O CHAVELHITA



Foi durante muitas anos o ardina da Vila, tinha a sua banca junto à parede , entre o Cantinho do Marquês e o Monumental, ao lado da tabacaria do Mário, chefe dos serviços administrativos da Parodi e afilhado do dono da fábrica, o D. Angelo Parodi, personalidade de que falaremos noutra ocasião.

Baixo, rápido, cabelo branco e cheio de genica o Chavelhita foi uma imagem da Vila durante muitos anos, mais tarde passou a ter consigo o irmão, doente em resultado da passagem pela guerra colonial, mais alto do que o irmão, cabelo comprido. Voltou doente da guerra, nesse tempo dizia-se que estava passado ou flipado, hoje teria sido diagnosticado stress pós traumático, a guerra estava presente na frase que repetia incessantemente, “quem passa por elas é que sabe e as catanas eram bifes”.

Para a memória coletiva da vila ficou o dia 25 de Abril, soube dos acontecimentos de manhã, ainda que a data era esperada desde o golpe das Caldas.
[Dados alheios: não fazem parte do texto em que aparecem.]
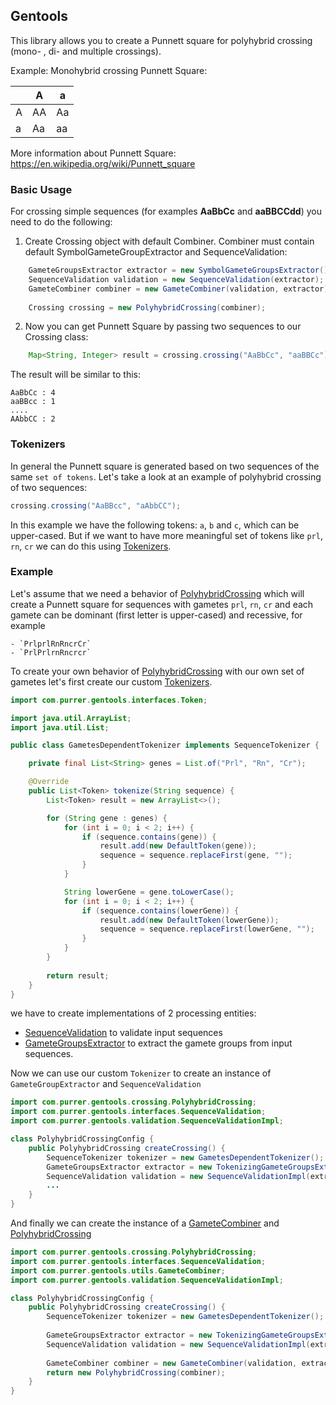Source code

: Gentools
-----

This library allows you to create a Punnett square for polyhybrid crossing (mono- , di- and multiple crossings).

Example: Monohybrid crossing Punnett Square:


|   | A  | a  |
|---|----|----|
| A | AA | Aa |
| a | Aa | aa |

More information about Punnett Square: https://en.wikipedia.org/wiki/Punnett_square

### Basic Usage

For crossing simple sequences (for examples **AaBbCc** and **aaBBCCdd**) you need to do the following:

1. Create Crossing object with default Combiner. Combiner must contain default SymbolGameteGroupExtractor and SequenceValidation:

```java
    GameteGroupsExtractor extractor = new SymbolGameteGroupsExtractor();
    SequenceValidation validation = new SequenceValidation(extractor);
    GameteCombiner combiner = new GameteCombiner(validation, extractor);
    
    Crossing crossing = new PolyhybridCrossing(combiner);
```

2. Now you can get Punnett Square by passing two sequences to our Crossing class:

```java 
    Map<String, Integer> result = crossing.crossing("AaBbCc", "aaBBCc");
```

The result will be similar to this:

```
AaBbCc : 4
aaBBcc : 1
....
AAbbCC : 2
``` 
### Tokenizers

In general the Punnett square is generated based on two sequences
of the same `set of tokens`. Let's take a look at an example of polyhybrid
crossing of two sequences:

```java
crossing.crossing("AaBBcc", "aAbbCC");
```

In this example we have the following tokens: `a`, `b` and `c`, which
can be upper-cased. But if we want to have more meaningful set of tokens
like `prl`, `rn`, `cr` we can do this using [Tokenizers](src/main/java/com/purrer/gentools/interfaces/SequenceTokenizer.java).

### Example

Let's assume that we need a behavior of [PolyhybridCrossing](src/main/java/com/purrer/gentools/crossing/PolyhybridCrossing.java)
which will create a Punnett square for sequences with gametes `prl`, `rn`, `cr` and each gamete can be dominant 
(first letter is upper-cased) and recessive, for example

```
- `PrlprlRnRncrCr`
- `PrlPrlrnRncrcr`
```

To create your own behavior of [PolyhybridCrossing](src/main/java/com/purrer/gentools/crossing/PolyhybridCrossing.java)
with our own set of gametes let's first create our custom 
[Tokenizers](src/main/java/com/purrer/gentools/interfaces/SequenceTokenizer.java).

```java
import com.purrer.gentools.interfaces.Token;

import java.util.ArrayList;
import java.util.List;

public class GametesDependentTokenizer implements SequenceTokenizer {

    private final List<String> genes = List.of("Prl", "Rn", "Cr");

    @Override
    public List<Token> tokenize(String sequence) {
        List<Token> result = new ArrayList<>();

        for (String gene : genes) {
            for (int i = 0; i < 2; i++) {
                if (sequence.contains(gene)) {
                    result.add(new DefaultToken(gene));
                    sequence = sequence.replaceFirst(gene, "");
                }
            }

            String lowerGene = gene.toLowerCase();
            for (int i = 0; i < 2; i++) {
                if (sequence.contains(lowerGene)) {
                    result.add(new DefaultToken(lowerGene));
                    sequence = sequence.replaceFirst(lowerGene, "");
                }
            }
        }
        
        return result;
    }
}
```

we have to create implementations of 2 processing
entities:
- [SequenceValidation](src/main/java/com/purrer/gentools/interfaces/SequenceValidation.java) to validate input
sequences
- [GameteGroupsExtractor](src/main/java/com/purrer/gentools/interfaces/GameteGroupsExtractor.java) to extract the
gamete groups from input sequences.

Now we can use our custom `Tokenizer` to create an instance of `GameteGroupExtractor` and `SequenceValidation`

```java
import com.purrer.gentools.crossing.PolyhybridCrossing;
import com.purrer.gentools.interfaces.SequenceValidation;
import com.purrer.gentools.validation.SequenceValidationImpl;

class PolyhybridCrossingConfig {
    public PolyhybridCrossing createCrossing() {
        SequenceTokenizer tokenizer = new GametesDependentTokenizer();
        GameteGroupsExtractor extractor = new TokenizingGameteGroupsExtractor(tokenizer);
        SequenceValidation validation = new SequenceValidationImpl(extractor);
        ...
    }
}
```

And finally we can create the instance of a [GameteCombiner](src/main/java/com/purrer/gentools/utils/GameteCombiner.java)
and [PolyhybridCrossing](src/main/java/com/purrer/gentools/crossing/PolyhybridCrossing.java)

```java
import com.purrer.gentools.crossing.PolyhybridCrossing;
import com.purrer.gentools.interfaces.SequenceValidation;
import com.purrer.gentools.utils.GameteCombiner;
import com.purrer.gentools.validation.SequenceValidationImpl;

class PolyhybridCrossingConfig {
    public PolyhybridCrossing createCrossing() {
        SequenceTokenizer tokenizer = new GametesDependentTokenizer();
        
        GameteGroupsExtractor extractor = new TokenizingGameteGroupsExtractor(tokenizer);
        SequenceValidation validation = new SequenceValidationImpl(extractor);
        
        GameteCombiner combiner = new GameteCombiner(validation, extractor);
        return new PolyhybridCrossing(combiner);
    }
}
```

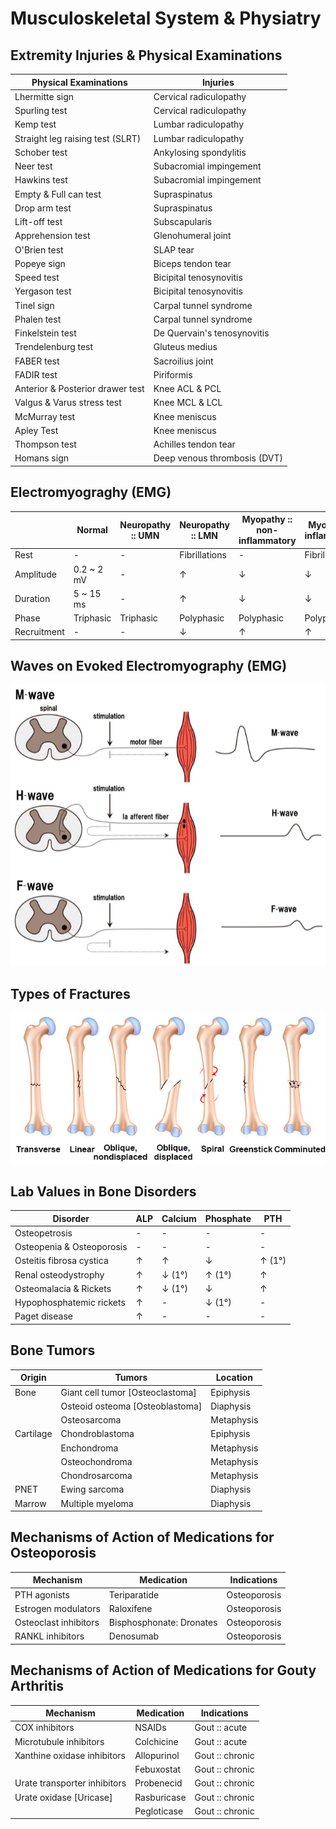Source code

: # Musculoskeletal System & Physiatry

## Extremity Injuries & Physical Examinations

|Physical Examinations|Injuries|
|-|-|
|Lhermitte sign|Cervical radiculopathy|
|Spurling test|Cervical radiculopathy|
|Kemp test|Lumbar radiculopathy|
|Straight leg raising test (SLRT)|Lumbar radiculopathy|
|Schober test|Ankylosing spondylitis|
|Neer test|Subacromial impingement|
|Hawkins test|Subacromial impingement|
|Empty & Full can test|Supraspinatus|
|Drop arm test|Supraspinatus|
|Lift-off test|Subscapularis|
|Apprehension test|Glenohumeral joint|
|O'Brien test|SLAP tear|
|Popeye sign|Biceps tendon tear|
|Speed test|Bicipital tenosynovitis|
|Yergason test|Bicipital tenosynovitis|
|Tinel sign|Carpal tunnel syndrome|
|Phalen test|Carpal tunnel syndrome|
|Finkelstein test|De Quervain's tenosynovitis|
|Trendelenburg test|Gluteus medius|
|FABER test|Sacroilius joint|
|FADIR test|Piriformis|
|Anterior & Posterior drawer test|Knee ACL & PCL|
|Valgus & Varus stress test|Knee MCL & LCL|
|McMurray test|Knee meniscus|
|Apley Test|Knee meniscus|
|Thompson test|Achilles tendon tear|
|Homans sign|Deep venous thrombosis (DVT)|

## Electromyograghy (EMG)

||Normal|Neuropathy :: UMN|Neuropathy :: LMN|Myopathy ::<br/>non-inflammatory|Myopathy ::<br/>inflammatory|
|-|-|-|-|-|-|
|Rest|-|-|Fibrillations|-|Fibrillations|
|Amplitude|0.2 ~ 2 mV|-|↑|↓|↓|
|Duration|5 ~ 15 ms|-|↑|↓|↓|
|Phase|Triphasic|Triphasic|Polyphasic|Polyphasic|Polyphasic|
|Recruitment|-|-|↓|↑|↑|

## Waves on Evoked Electromyography (EMG)

![](../Figures/Waves%20on%20Evoked%20Electromyography%20(EMG).png)

## Types of Fractures

![](../Figures/Types%20of%20Fractures.jpg)

## Lab Values in Bone Disorders

|Disorder|ALP|Calcium|Phosphate|PTH|
|-|-|-|-|-|
|Osteopetrosis|-|-|-|-|
|Osteopenia & Osteoporosis|-|-|-|-|
|Osteitis fibrosa cystica|↑|↑|↓|↑ (1°)|
|Renal osteodystrophy|↑|↓ (1°)|↑ (1°)|↑|
|Osteomalacia & Rickets|↑|↓ (1°)|↓|↑|
|Hypophosphatemic rickets|↑|-|↓ (1°)|-|
|Paget disease|↑|-|-|-|

## Bone Tumors

|Origin|Tumors|Location|
|-|-|-|
|Bone|Giant cell tumor [Osteoclastoma]|Epiphysis|
||Osteoid osteoma [Osteoblastoma]|Diaphysis|
||Osteosarcoma|Metaphysis|
|Cartilage|Chondroblastoma|Epiphysis|
||Enchondroma|Metaphysis|
||Osteochondroma|Metaphysis|
||Chondrosarcoma|Metaphysis|
|PNET|Ewing sarcoma|Diaphysis|
|Marrow|Multiple myeloma|Diaphysis|

## Mechanisms of Action of Medications for Osteoporosis

|Mechanism|Medication|Indications|
|-|-|-|
|PTH agonists|Teriparatide|Osteoporosis|
|Estrogen modulators|Raloxifene|Osteoporosis|
|Osteoclast inhibitors|Bisphosphonate: Dronates|Osteoporosis|
|RANKL inhibitors|Denosumab|Osteoporosis|

## Mechanisms of Action of Medications for Gouty Arthritis

|Mechanism|Medication|Indications|
|-|-|-|
|COX inhibitors|NSAIDs|Gout :: acute|
|Microtubule inhibitors|Colchicine|Gout :: acute|
|Xanthine oxidase inhibitors|Allopurinol|Gout :: chronic|
||Febuxostat|Gout :: chronic|
|Urate transporter inhibitors|Probenecid|Gout :: chronic|
|Urate oxidase [Uricase]|Rasburicase|Gout :: chronic|
||Pegloticase|Gout :: chronic|
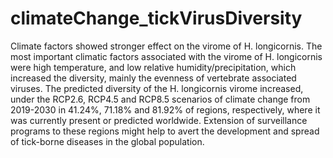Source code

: # climateChange_tickVirusDiversity
Climate factors showed stronger effect on the virome of H. longicornis. The most important climatic factors associated with the virome of H. longicornis were high temperature, and low relative humidity/precipitation, which increased the diversity, mainly the evenness of vertebrate associated viruses. The predicted diversity of the H. longicornis virome increased, under the RCP2.6, RCP4.5 and RCP8.5 scenarios of climate change from 2019-2030 in 41.24%, 71.18% and 81.92% of regions, respectively, where it was currently present or predicted worldwide. Extension of surveillance programs to these regions might help to avert the development and spread of tick-borne diseases in the global population.

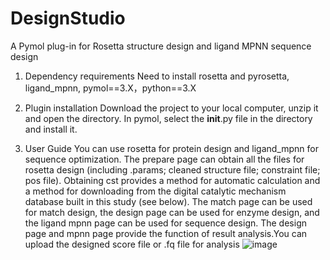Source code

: # DesignStudio
A Pymol plug-in for Rosetta structure design and ligand MPNN sequence design

1. Dependency requirements
Need to install rosetta and pyrosetta, ligand_mpnn, pymol==3.X，python==3.X

2. Plugin installation
Download the project to your local computer, unzip it and open the directory.
In pymol, select the __init__.py file in the directory and install it.

3. User Guide
You can use rosetta for protein design and ligand_mpnn for sequence optimization.
The prepare page can obtain all the files for rosetta design (including .params; cleaned structure file; constraint file; pos file). Obtaining cst provides a method for automatic calculation and a method for downloading from the digital catalytic mechanism database built in this study (see below).
The match page can be used for match design, the design page can be used for enzyme design, and the ligand mpnn page can be used for sequence design.
The design page and mpnn page provide the function of result analysis.You can upload the designed score file or .fq file for analysis
![image](/picture/interface.jpg)
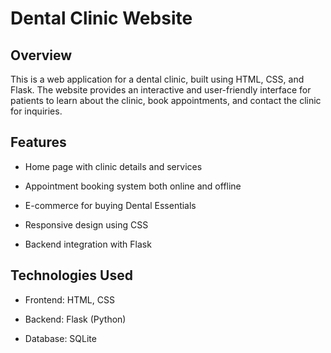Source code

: # Dental Clinic Website

## Overview

This is a web application for a dental clinic, built using HTML, CSS, and Flask. The website provides an interactive and user-friendly interface for patients to learn about the clinic, book appointments, and contact the clinic for inquiries.

## Features

- Home page with clinic details and services

- Appointment booking system both online and offline

- E-commerce for buying Dental Essentials

- Responsive design using CSS

- Backend integration with Flask

## Technologies Used

- Frontend: HTML, CSS

- Backend: Flask (Python)

- Database: SQLite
Mas as notícias chegavam devagar e durante algum tempo o Baía ainda foi o poderoso chefe da PIDE/DGS. A ansiedade era enorme, os jornais, os vespertinos que já traziam as notícias do golpe militar, se resistissem à procura antes da carrinha chegar ao fim do seu itinerário, chegariam, como de costume, ao princípio da noite, tempo necessário para os 300 km até Lisboa.

Quando os jornais chegavam, enrolados e com páginas velhas a servirem de embalagem, havia que os montar e arrumar na banca. O Chavelhita perdeu a paciência com tantos braços ansiosos, estendidos com moedas nas pontas dos dedos. Perdeu a paciência, foi para o meio da Praça Marquês de Pombal e atirou os jornais para o ar e foi-se em borra. Todos pagaram o jornal depois de recolhido na calçada e para muitos esta é a memória que marca 25 de Abril de 1974.